A delicious smell of homemade pies wafts through the Thomas Egerton pub in Bolton.
A strange sensation given the pub is resoundingly closed, the tables stacked with chairs.
Brand new takeaway boxes piled onto a central table explain why.
Publican Josh Lee is trying to make the best of a bad situation.
After just two months of “heaven”, being open after the national lockdown, he had to shut his doors as all hospitality venues in the Bolton area were closed this week.
He has re-furloughed his staff, keeping just himself and the head chef Robert Nelson in their small kitchen.
He’s hoping the new takeaway menu and this two-man band can keep the pub ticking over.
“It can’t get any worse can it?” he laughs ruefully. He believes this pub will probably survive, but its sister pub round the corner will not.
The new local lockdown restrictions mean most of the pubs and restaurants in the centre of Bolton are closed.
The Elephant and Castle is a lone venue selling beer from a trestle table outside its front door, and there is a Greek restaurant with plastic screens in the entrance looking hopefully for takeaway customers.
Many told us that the High Street was depressed before the coronavirus hit. The new restrictions have just made it worse.
“Going out should be utopian”
It’s these sorts of closures that businesses in other parts of the UK fear.
“This is a classic example of people trying to get round the rules.” Jimmy Pratt, the manager of the Next Level bar in Halifax, waves a booking form at me.
“Chloe – she reserved for six – now she wants to add another two tables of four. We can do it, sure, but we’ll have to split them up into different areas around the bar”.
Here in West Yorkshire, restrictions have been in place since the end of July.
They stop people socialising from different households inside homes and public venues such as bars and restaurants.
The same sorts of restrictions that have just been introduced in Birmingham.
This has turned bar managers like Jimmy into “tyrants”, as he puts it.
He is very aware that if they don’t conform rigidly to the guidelines, Halifax could be the next Bolton.
At the same time, he’s trying to keep the bar fun.
“It’s hard to feel like you’re breathing down people’s necks. They want to enjoy the fact that they can get out of the house. When you come to a bar you’re coming to a utopia where you’re escaping the mundanity of everyday life.”
He says the number of people coming into the bar is dropping as a result, which he puts down to fear and confusion about the rules.
Local restrictions have been imposed on a sliding scale and, unsurprisingly, those areas subject to stricter measures have seen businesses suffer the most.
The hospitality and retail sectors have been hit in particular as people feel less confident about going out.
It’s a Catch-22 situation, trying to get the economy going again and encouraging people back into the workplace, while trying to prevent any spike in infection that could make local lockdowns more widespread and more stringent.
Valentine Quinio, a researcher at the Centre for Cities think tank, has analysed the impact on footfall and spending of local lockdowns.
“When, like in Greater Manchester, they’re designed to prevent households mixing, the impact on city centre footfall is only slight. But when, like in Aberdeen, they shut hospitality venues, then we can see this in the figures.”

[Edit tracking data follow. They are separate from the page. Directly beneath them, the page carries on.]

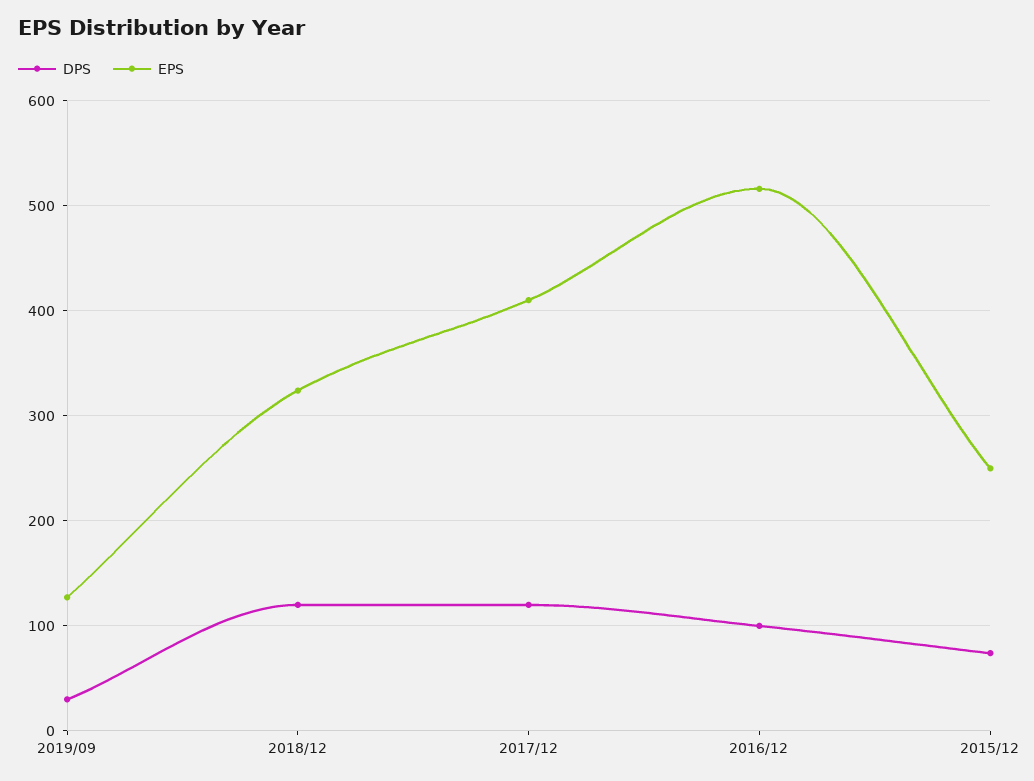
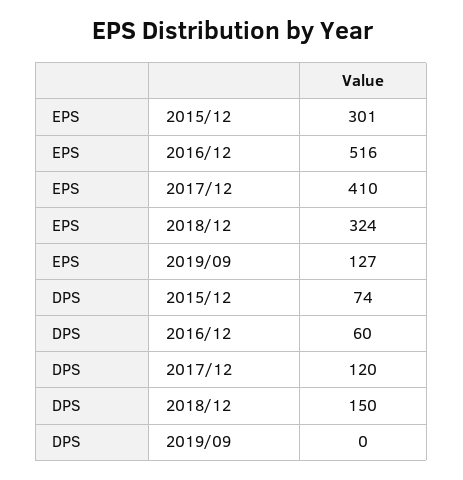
  {
    "DPS": {
-     "2019/09": 30,
+     "2019/09": 0,
-     "2018/12": 120,
+     "2018/12": 150,
      "2017/12": 120,
-     "2016/12": 100,
+     "2016/12": 60,
      "2015/12": 74
    },
    "EPS": {
      "2019/09": 127,
      "2018/12": 324,
      "2017/12": 410,
      "2016/12": 516,
-     "2015/12": 250
+     "2015/12": 301
    }
  }

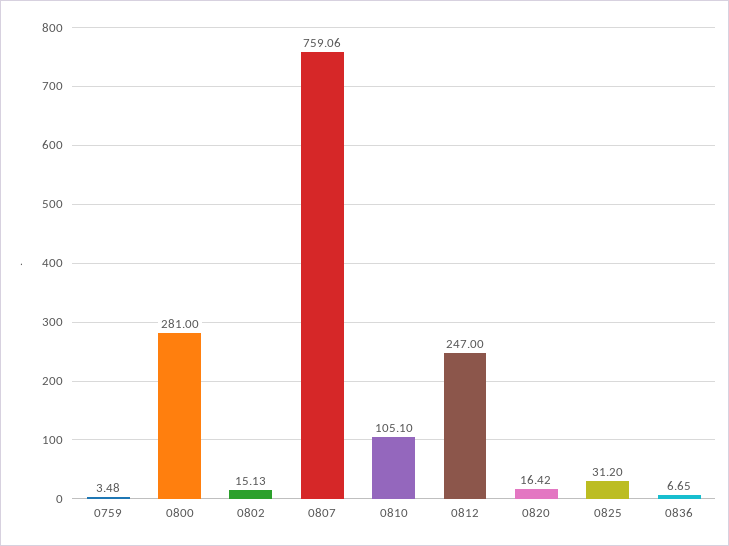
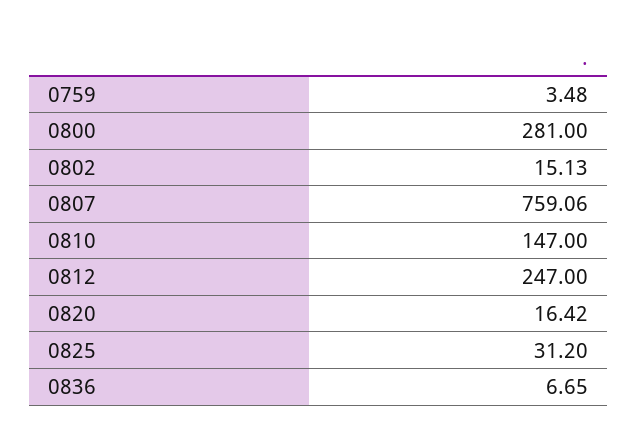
  {
    "0759": 3.48,
    "0800": 281,
    "0802": 15.13,
    "0807": 759.06,
-   "0810": 105.1,
+   "0810": 147,
    "0812": 247,
    "0820": 16.42,
    "0825": 31.2,
    "0836": 6.65
  }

She says this will lead to job losses in the short to medium-term “as long as people stay at home then the situation for local businesses and services in locked-down centres is very difficult”.
Shane Taylor, research and policy manager at the Aberdeen & Grampian Chamber of Commerce has seen this first hand: “At least one business in our membership closed permanently off the back of the local lockdown. We are concerned that further spikes and local restrictions may be the straw that breaks the camel’s back for many.”
Ripple effect
There’s a ripple effect of local lockdowns on surrounding areas.
Leicester went into a second lockdown at the end of June, the first place to do so.
Dog-grooming business The Dog House is based just outside the restricted area.
Owners Anna Pollard and Selina West found they lost appointments when the restrictions were at their height, because people weren’t travelling from inside the zone.
There is also a lingering effect on consumer confidence, according to Yael Selfin, chief economist at KPMG. “Even in Leicester when restrictions were lifted, footfall is 20% lower than we would have expected,” she says.
Overall it is difficult to quantify the overall impact of the local lockdowns for the UK economy.
“In terms of the share of the economy, locked down areas represent just over 8%, so it’s not a major part, but this will have broader implications in terms of confidence and overall consumer spending and business investment in the UK,” she says.
Extra support
The government has allocated funding for those businesses affected by the restrictions.
Businesses in England that are required to shut because of local lockdowns can claim up to £1,500 per property every three weeks while small businesses will get £1,000. Businesses still locked down at a national level are not eligible.
But the director general of the British Chambers of Commerce, Adam Marshall, would like to see more.
“Companies have people on their payroll, they have rent, they have suppliers to pay and the grants aren’t going to be enough to pay the bills when you don’t have any takings,” he says.
However, Mr Lee in Bolton feels he has received a lot of support, and says that the challenge has made him more entrepreneurial.
“It reminds me a bit of the introduction of the smoking ban. We’ve got to adapt and change what we do,” he says.